# WHAT YOU ARE ASKED TO DO:
All of the data is to be printed exactly, though the images must be left off.

[Data entries]
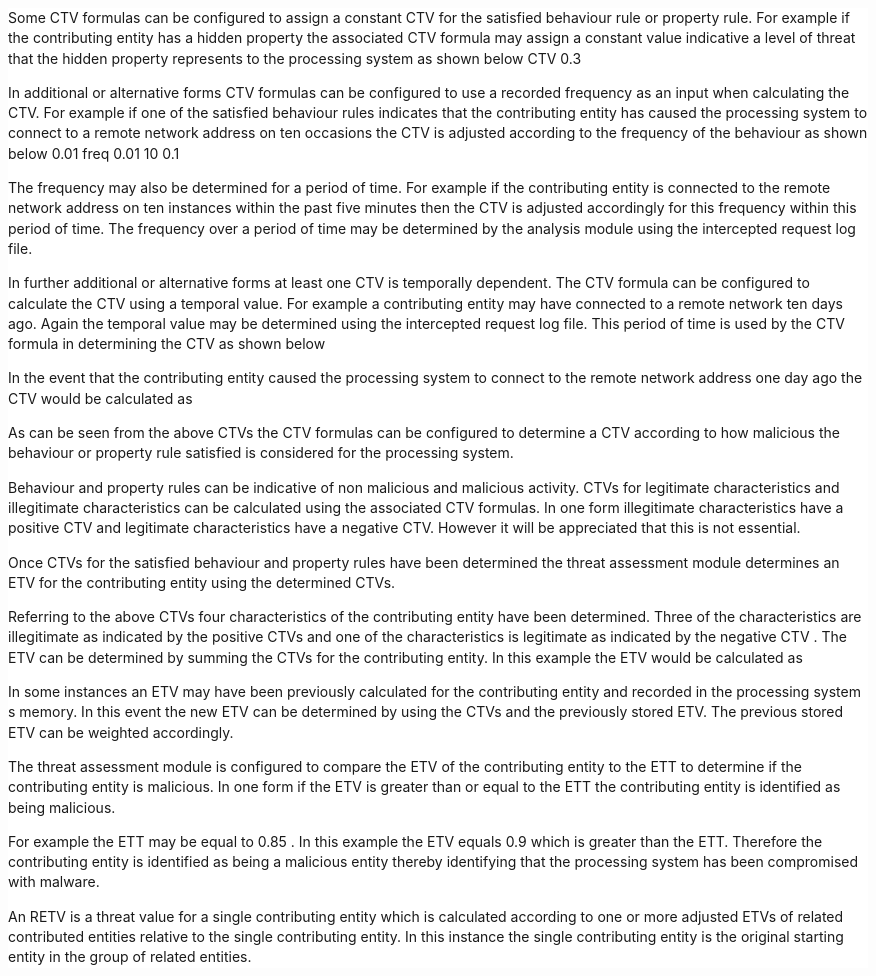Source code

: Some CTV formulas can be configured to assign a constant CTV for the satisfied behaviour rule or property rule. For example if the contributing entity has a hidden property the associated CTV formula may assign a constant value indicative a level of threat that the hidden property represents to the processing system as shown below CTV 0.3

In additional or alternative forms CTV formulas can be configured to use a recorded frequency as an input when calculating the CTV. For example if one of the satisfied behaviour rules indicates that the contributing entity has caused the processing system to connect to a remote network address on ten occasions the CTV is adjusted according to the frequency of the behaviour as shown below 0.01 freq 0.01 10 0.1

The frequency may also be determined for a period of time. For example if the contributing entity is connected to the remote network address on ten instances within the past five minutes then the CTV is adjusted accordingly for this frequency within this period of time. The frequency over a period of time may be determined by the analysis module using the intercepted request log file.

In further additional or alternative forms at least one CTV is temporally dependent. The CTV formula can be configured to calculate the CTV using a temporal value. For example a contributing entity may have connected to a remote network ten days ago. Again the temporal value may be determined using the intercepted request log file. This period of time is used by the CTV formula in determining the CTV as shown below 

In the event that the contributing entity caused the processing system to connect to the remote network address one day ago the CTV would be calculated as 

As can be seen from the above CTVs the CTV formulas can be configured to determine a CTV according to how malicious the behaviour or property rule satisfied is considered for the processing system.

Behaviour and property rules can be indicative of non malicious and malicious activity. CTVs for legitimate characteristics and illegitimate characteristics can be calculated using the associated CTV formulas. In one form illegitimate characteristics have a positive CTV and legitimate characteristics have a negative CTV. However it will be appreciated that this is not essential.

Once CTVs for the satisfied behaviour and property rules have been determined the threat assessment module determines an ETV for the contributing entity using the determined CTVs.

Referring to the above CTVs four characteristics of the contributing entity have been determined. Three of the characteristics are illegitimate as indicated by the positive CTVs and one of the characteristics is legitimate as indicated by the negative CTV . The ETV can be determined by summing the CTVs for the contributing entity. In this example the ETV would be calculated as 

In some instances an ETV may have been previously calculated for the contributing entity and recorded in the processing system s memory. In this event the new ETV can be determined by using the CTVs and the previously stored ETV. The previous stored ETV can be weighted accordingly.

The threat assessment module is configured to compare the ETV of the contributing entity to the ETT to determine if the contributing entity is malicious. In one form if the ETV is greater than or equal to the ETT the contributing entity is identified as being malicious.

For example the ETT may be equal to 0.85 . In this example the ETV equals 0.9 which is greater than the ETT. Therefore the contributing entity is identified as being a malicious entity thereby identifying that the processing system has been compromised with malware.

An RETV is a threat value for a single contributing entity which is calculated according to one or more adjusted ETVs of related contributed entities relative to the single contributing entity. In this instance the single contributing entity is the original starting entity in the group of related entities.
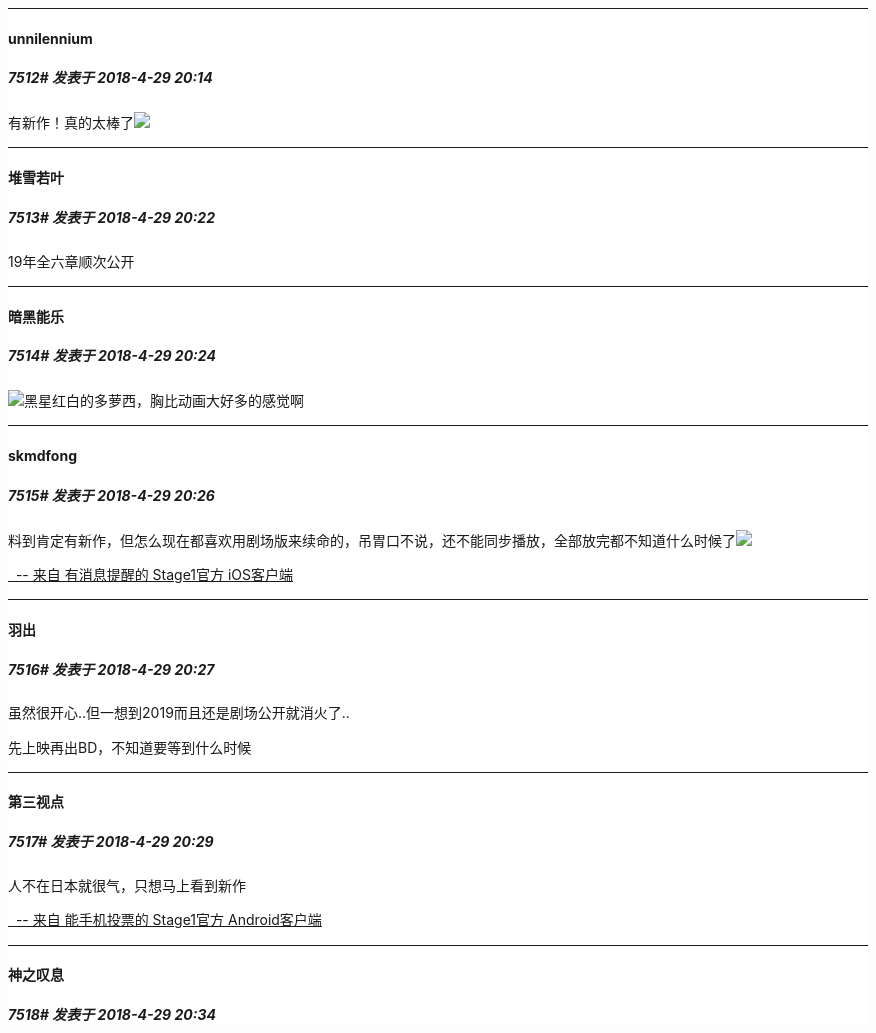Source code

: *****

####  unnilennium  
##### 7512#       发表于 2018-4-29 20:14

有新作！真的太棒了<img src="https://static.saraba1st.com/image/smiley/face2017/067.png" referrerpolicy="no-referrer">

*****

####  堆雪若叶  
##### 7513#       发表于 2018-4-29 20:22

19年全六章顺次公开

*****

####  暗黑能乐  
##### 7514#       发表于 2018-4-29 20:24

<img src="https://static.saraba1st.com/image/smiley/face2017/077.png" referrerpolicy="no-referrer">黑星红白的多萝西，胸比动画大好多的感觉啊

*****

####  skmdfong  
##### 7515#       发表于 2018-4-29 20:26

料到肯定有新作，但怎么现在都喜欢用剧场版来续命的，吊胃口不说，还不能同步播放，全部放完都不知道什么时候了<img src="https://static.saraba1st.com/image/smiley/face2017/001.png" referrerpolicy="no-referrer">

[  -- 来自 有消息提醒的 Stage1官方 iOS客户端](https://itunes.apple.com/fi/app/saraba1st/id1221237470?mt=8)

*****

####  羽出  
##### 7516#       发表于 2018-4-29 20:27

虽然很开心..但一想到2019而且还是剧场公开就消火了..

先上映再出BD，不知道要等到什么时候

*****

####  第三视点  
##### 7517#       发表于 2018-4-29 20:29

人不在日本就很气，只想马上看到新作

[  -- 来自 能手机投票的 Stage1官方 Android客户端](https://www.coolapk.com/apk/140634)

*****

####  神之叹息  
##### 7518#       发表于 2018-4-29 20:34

# PROBLEM SOLUTION:
Source code

: Some CTV formulas can be configured to assign a constant CTV for the satisfied behaviour rule or property rule. For example if the contributing entity has a hidden property the associated CTV formula may assign a constant value indicative a level of threat that the hidden property represents to the processing system as shown below CTV 0.3

In additional or alternative forms CTV formulas can be configured to use a recorded frequency as an input when calculating the CTV. For example if one of the satisfied behaviour rules indicates that the contributing entity has caused the processing system to connect to a remote network address on ten occasions the CTV is adjusted according to the frequency of the behaviour as shown below 0.01 freq 0.01 10 0.1

The frequency may also be determined for a period of time. For example if the contributing entity is connected to the remote network address on ten instances within the past five minutes then the CTV is adjusted accordingly for this frequency within this period of time. The frequency over a period of time may be determined by the analysis module using the intercepted request log file.

In further additional or alternative forms at least one CTV is temporally dependent. The CTV formula can be configured to calculate the CTV using a temporal value. For example a contributing entity may have connected to a remote network ten days ago. Again the temporal value may be determined using the intercepted request log file. This period of time is used by the CTV formula in determining the CTV as shown below 

In the event that the contributing entity caused the processing system to connect to the remote network address one day ago the CTV would be calculated as 

As can be seen from the above CTVs the CTV formulas can be configured to determine a CTV according to how malicious the behaviour or property rule satisfied is considered for the processing system.

Behaviour and property rules can be indicative of non malicious and malicious activity. CTVs for legitimate characteristics and illegitimate characteristics can be calculated using the associated CTV formulas. In one form illegitimate characteristics have a positive CTV and legitimate characteristics have a negative CTV. However it will be appreciated that this is not essential.

Once CTVs for the satisfied behaviour and property rules have been determined the threat assessment module determines an ETV for the contributing entity using the determined CTVs.

Referring to the above CTVs four characteristics of the contributing entity have been determined. Three of the characteristics are illegitimate as indicated by the positive CTVs and one of the characteristics is legitimate as indicated by the negative CTV . The ETV can be determined by summing the CTVs for the contributing entity. In this example the ETV would be calculated as 

In some instances an ETV may have been previously calculated for the contributing entity and recorded in the processing system s memory. In this event the new ETV can be determined by using the CTVs and the previously stored ETV. The previous stored ETV can be weighted accordingly.

The threat assessment module is configured to compare the ETV of the contributing entity to the ETT to determine if the contributing entity is malicious. In one form if the ETV is greater than or equal to the ETT the contributing entity is identified as being malicious.

For example the ETT may be equal to 0.85 . In this example the ETV equals 0.9 which is greater than the ETT. Therefore the contributing entity is identified as being a malicious entity thereby identifying that the processing system has been compromised with malware.

An RETV is a threat value for a single contributing entity which is calculated according to one or more adjusted ETVs of related contributed entities relative to the single contributing entity. In this instance the single contributing entity is the original starting entity in the group of related entities.
Source code

: *****

####  unnilennium  
##### 7512#       发表于 2018-4-29 20:14

有新作！真的太棒了<img src="https://static.saraba1st.com/image/smiley/face2017/067.png" referrerpolicy="no-referrer">

*****

####  堆雪若叶  
##### 7513#       发表于 2018-4-29 20:22

19年全六章顺次公开

*****

####  暗黑能乐  
##### 7514#       发表于 2018-4-29 20:24

<img src="https://static.saraba1st.com/image/smiley/face2017/077.png" referrerpolicy="no-referrer">黑星红白的多萝西，胸比动画大好多的感觉啊

*****

####  skmdfong  
##### 7515#       发表于 2018-4-29 20:26

料到肯定有新作，但怎么现在都喜欢用剧场版来续命的，吊胃口不说，还不能同步播放，全部放完都不知道什么时候了<img src="https://static.saraba1st.com/image/smiley/face2017/001.png" referrerpolicy="no-referrer">

[  -- 来自 有消息提醒的 Stage1官方 iOS客户端](https://itunes.apple.com/fi/app/saraba1st/id1221237470?mt=8)

*****

####  羽出  
##### 7516#       发表于 2018-4-29 20:27

虽然很开心..但一想到2019而且还是剧场公开就消火了..

先上映再出BD，不知道要等到什么时候

*****

####  第三视点  
##### 7517#       发表于 2018-4-29 20:29

人不在日本就很气，只想马上看到新作

[  -- 来自 能手机投票的 Stage1官方 Android客户端](https://www.coolapk.com/apk/140634)

*****

####  神之叹息  
##### 7518#       发表于 2018-4-29 20:34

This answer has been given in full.